Armchair Cricket

Review by Matt Harrison (matt@risinfo.demon.co.uk).

Armchair Cricket is a 4-player card game, played in pairs. Each game consists of one or more innings. For each innings, 2 players bat, 2 bowl. Innings may be limited by overs or until 10 wickets fall, or the batting team declare.

There are about 6 different suits, with cards ranked 1 to 13 in each suit. The game is played in overs of 6 tricks, with the same 'bowling' player playing cards to whichever batter is currently facing. New cards are drawn after each trick. The bowler plays a card, and the batter responds. If the card is higher and of the same suit, run(s) are scored, if higher but of a different suit or lower but of the same suit, then no effect (dot ball). If the batter has no card of the same suit, or higher card of any suit, they lose a wicket. If runs are scored, the bowler has the option to play extra cards (fielding cards) to limit runs, catch the ball, run the batter out. There are lots of other little rules to simulate many of the various rules of cricket.

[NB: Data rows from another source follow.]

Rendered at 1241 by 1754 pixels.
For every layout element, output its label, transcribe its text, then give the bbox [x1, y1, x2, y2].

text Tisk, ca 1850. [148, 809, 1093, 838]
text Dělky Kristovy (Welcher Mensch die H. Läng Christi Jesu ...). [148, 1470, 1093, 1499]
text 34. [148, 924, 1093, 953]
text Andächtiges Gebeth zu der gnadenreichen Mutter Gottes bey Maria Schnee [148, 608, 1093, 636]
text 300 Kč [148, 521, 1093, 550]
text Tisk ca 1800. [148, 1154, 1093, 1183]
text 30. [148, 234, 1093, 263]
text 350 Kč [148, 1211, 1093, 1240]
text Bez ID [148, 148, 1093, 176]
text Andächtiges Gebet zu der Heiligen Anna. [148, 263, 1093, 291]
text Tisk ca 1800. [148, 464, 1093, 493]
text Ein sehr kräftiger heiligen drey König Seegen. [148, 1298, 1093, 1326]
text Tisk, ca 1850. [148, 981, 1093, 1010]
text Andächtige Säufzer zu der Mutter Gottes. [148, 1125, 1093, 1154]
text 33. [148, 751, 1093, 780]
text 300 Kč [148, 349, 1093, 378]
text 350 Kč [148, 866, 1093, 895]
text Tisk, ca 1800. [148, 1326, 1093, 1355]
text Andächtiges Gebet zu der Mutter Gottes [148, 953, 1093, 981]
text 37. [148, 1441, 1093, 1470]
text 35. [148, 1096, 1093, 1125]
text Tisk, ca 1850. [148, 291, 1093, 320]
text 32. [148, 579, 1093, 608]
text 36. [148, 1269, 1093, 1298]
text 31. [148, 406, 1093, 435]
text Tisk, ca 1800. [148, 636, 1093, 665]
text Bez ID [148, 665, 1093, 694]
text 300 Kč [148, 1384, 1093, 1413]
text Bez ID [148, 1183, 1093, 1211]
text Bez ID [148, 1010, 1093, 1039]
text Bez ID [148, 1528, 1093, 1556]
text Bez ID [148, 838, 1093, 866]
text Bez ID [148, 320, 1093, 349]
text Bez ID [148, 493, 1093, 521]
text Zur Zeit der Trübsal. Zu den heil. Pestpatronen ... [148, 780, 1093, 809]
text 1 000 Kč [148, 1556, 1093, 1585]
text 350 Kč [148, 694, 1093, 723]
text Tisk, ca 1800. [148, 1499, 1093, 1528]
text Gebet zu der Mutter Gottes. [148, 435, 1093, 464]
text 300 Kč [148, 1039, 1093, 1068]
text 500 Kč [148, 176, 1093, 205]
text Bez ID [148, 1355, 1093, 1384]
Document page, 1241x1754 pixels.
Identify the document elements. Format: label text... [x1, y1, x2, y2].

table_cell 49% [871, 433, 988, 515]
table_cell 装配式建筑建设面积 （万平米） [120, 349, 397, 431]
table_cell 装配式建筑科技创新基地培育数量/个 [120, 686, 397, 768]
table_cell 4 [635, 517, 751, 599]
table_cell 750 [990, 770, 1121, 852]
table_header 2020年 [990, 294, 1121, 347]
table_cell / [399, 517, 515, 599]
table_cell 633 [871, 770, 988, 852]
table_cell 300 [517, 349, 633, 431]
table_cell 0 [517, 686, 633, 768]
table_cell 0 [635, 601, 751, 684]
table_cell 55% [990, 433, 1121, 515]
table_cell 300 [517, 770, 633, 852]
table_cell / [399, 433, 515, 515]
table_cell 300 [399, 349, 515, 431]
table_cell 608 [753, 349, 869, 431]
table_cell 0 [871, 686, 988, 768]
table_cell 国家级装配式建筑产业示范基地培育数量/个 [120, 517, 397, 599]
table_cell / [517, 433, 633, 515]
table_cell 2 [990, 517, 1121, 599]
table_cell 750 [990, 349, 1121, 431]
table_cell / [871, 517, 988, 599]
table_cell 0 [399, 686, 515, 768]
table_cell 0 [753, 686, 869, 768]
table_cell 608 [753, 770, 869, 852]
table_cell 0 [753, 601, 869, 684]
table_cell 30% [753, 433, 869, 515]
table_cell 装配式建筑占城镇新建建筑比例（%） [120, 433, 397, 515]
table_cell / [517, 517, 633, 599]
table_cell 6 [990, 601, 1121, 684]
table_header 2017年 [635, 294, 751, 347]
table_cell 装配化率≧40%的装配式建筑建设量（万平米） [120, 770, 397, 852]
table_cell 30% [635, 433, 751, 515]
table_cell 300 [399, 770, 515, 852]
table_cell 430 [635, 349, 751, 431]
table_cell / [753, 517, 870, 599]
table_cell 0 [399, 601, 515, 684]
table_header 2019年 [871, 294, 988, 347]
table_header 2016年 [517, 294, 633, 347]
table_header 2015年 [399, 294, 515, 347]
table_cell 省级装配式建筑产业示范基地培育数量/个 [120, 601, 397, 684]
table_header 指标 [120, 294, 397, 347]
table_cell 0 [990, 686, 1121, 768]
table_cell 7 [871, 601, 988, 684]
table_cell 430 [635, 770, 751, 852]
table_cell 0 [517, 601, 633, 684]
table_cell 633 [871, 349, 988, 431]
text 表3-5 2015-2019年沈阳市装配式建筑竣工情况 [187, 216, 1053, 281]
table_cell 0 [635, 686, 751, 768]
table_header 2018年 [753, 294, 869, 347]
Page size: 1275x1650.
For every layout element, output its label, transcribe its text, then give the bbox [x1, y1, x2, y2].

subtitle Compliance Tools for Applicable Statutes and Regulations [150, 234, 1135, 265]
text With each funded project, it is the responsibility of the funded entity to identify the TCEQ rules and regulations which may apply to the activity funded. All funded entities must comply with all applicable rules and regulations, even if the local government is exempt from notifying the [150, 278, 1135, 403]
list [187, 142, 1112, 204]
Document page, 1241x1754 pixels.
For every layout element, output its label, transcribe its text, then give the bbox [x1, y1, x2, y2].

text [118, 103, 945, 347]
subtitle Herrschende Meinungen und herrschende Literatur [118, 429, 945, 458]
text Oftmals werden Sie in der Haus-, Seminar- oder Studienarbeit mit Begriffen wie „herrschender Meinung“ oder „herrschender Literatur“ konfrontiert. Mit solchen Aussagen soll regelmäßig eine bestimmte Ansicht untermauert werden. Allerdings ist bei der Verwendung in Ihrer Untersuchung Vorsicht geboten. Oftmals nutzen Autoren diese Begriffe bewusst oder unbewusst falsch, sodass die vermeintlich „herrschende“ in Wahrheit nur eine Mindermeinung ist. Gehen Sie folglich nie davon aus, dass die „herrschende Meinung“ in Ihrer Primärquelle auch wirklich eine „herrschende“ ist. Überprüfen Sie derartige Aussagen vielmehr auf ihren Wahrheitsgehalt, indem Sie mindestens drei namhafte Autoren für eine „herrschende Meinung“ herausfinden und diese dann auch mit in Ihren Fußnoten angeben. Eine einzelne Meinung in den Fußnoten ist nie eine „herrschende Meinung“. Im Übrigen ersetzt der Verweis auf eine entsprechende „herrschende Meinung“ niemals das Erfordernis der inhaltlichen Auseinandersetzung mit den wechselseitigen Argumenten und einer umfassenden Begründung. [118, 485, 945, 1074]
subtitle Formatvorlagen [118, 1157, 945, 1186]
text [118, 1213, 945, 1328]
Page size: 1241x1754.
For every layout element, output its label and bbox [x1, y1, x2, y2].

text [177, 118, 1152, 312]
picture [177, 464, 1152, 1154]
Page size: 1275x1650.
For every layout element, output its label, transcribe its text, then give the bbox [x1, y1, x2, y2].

On balance, its a pretty good game, not a simuation, but produces a believeable feel when playing. As a bowler you spend overs bowling poor balls to build up a good hand (lots of the same suit), then pummell a batsman. And then just when you're about to force a wicket, the batsman sneaks a lucky single and you have to play to the other batting player whose hand hasn't been weakened.

The only real downside is that is does tend to take rather too long to play, with even a single innings, 40 over limited game taking about 2-3 hours. I've lost count of the number of games abandoned. One innings ends, you go for food, alcohol whatever, and then never play the second innings.